*** DATA FOR THIS EXERCISE

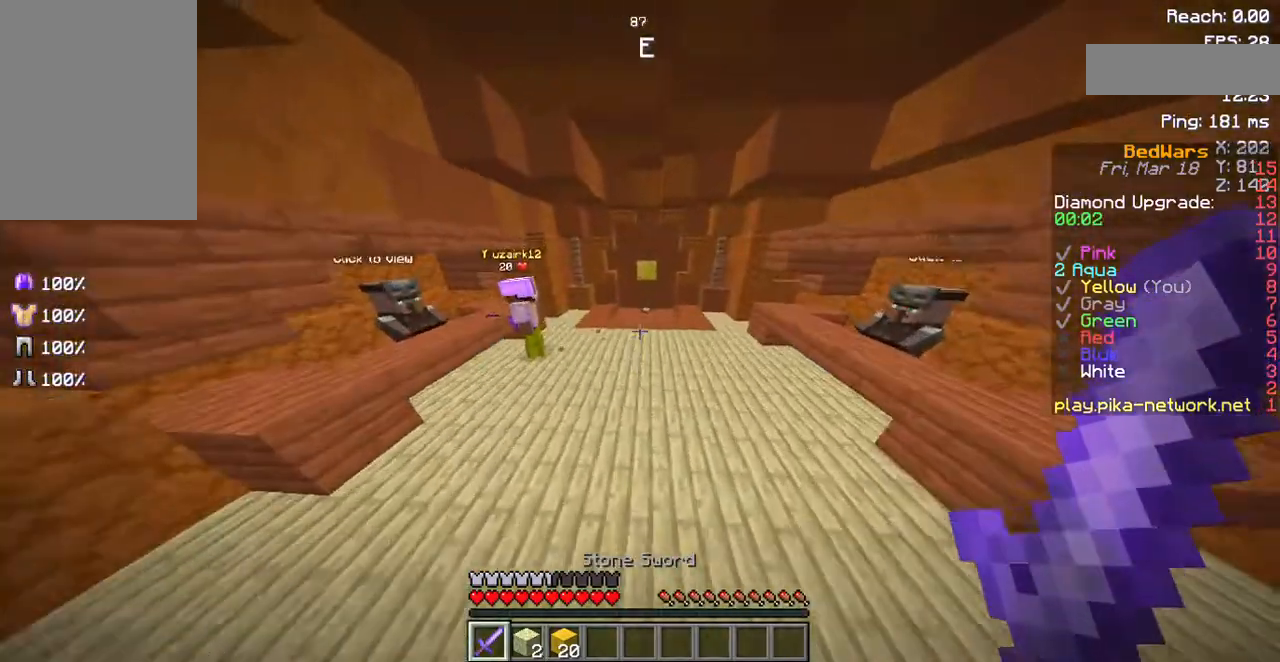
{"keys": ["space", "w"], "mouse": [], "events": []}
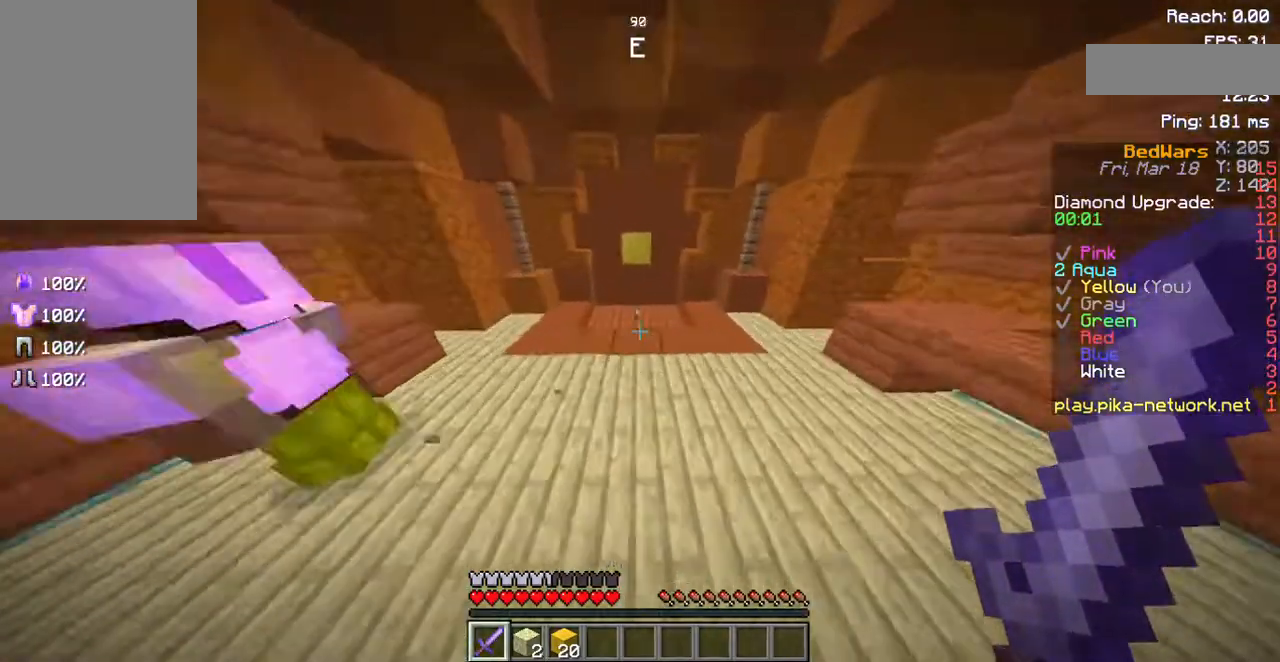
{"keys": ["d", "w"], "mouse": [], "events": [[504, "d", "down"], [504, "space", "up"]]}
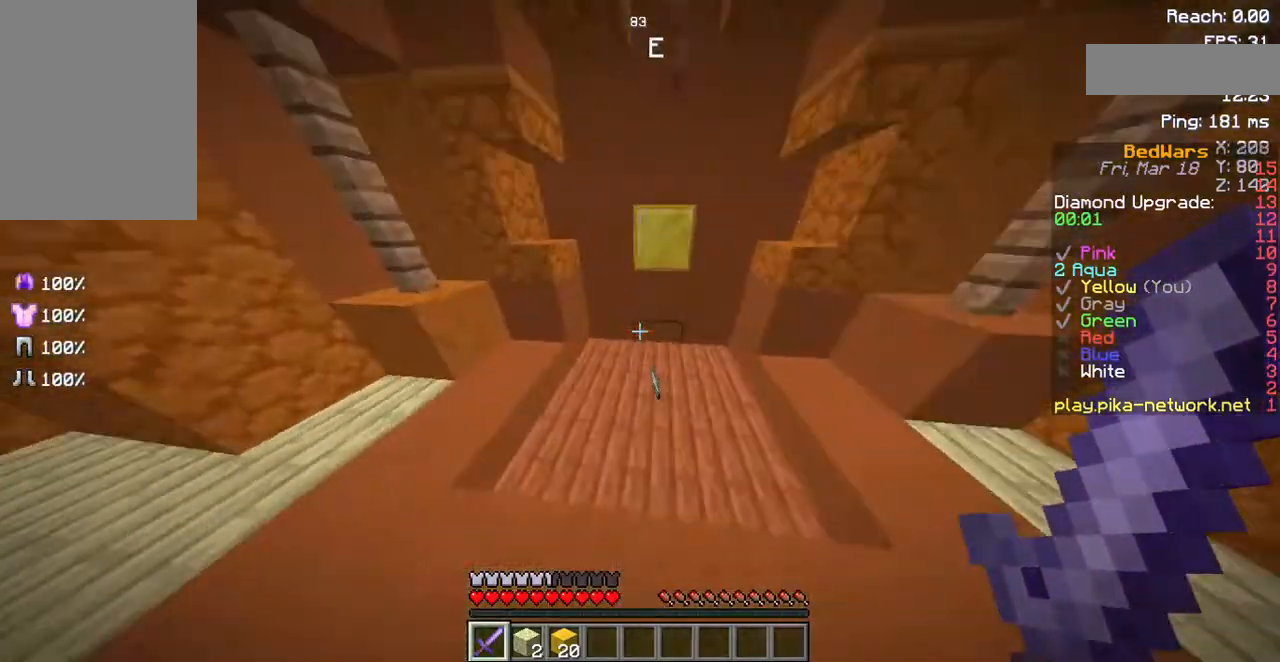
{"keys": [], "mouse": [], "events": [[100, "w", "up"], [403, "d", "up"]]}
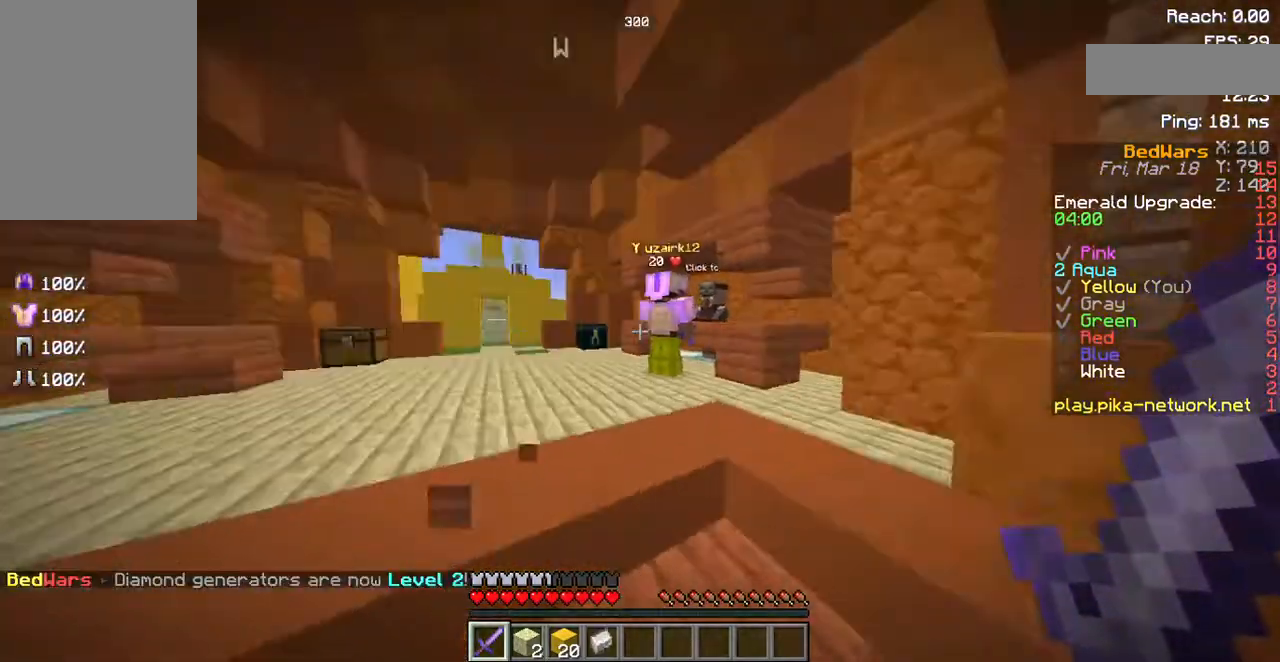
{"keys": [], "mouse": [], "events": []}
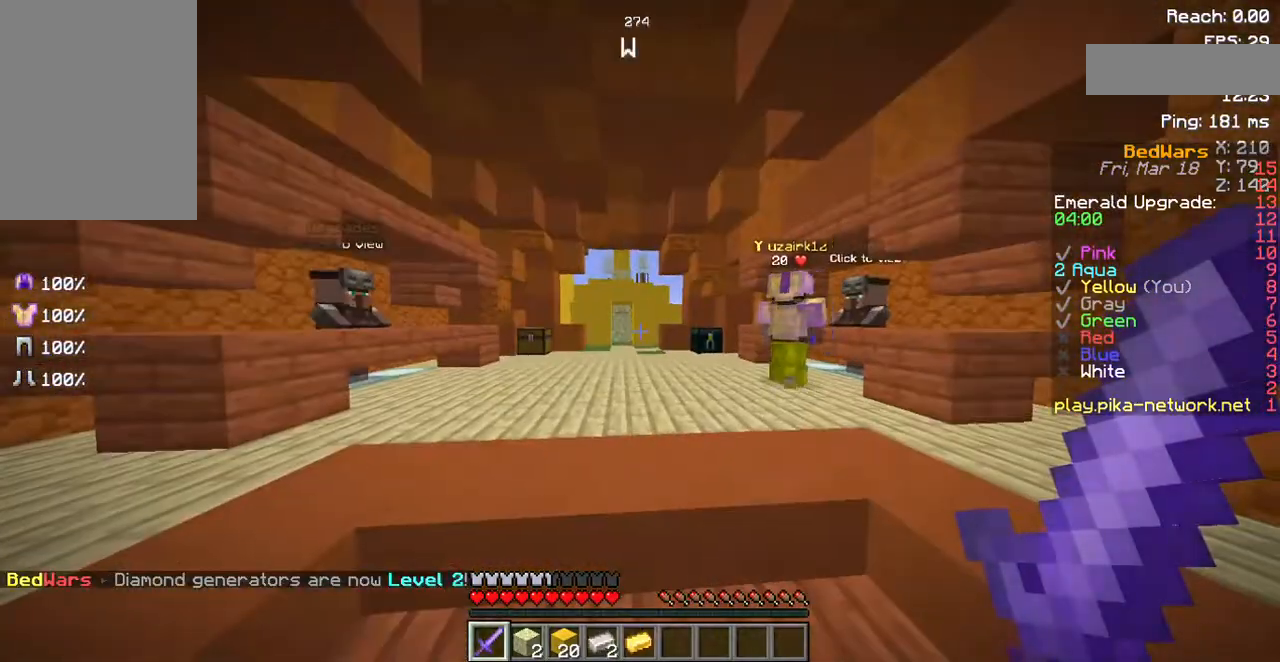
{"keys": [], "mouse": [], "events": []}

******

# PROBLEM STATEMENT
Exact reproduction of the entries above is required, with pictures excluded.

# REPLY
{"keys": ["space", "w"], "mouse": [], "events": []}
{"keys": ["d", "w"], "mouse": [], "events": [[504, "d", "down"], [504, "space", "up"]]}
{"keys": [], "mouse": [], "events": [[100, "w", "up"], [403, "d", "up"]]}
{"keys": [], "mouse": [], "events": []}
{"keys": [], "mouse": [], "events": []}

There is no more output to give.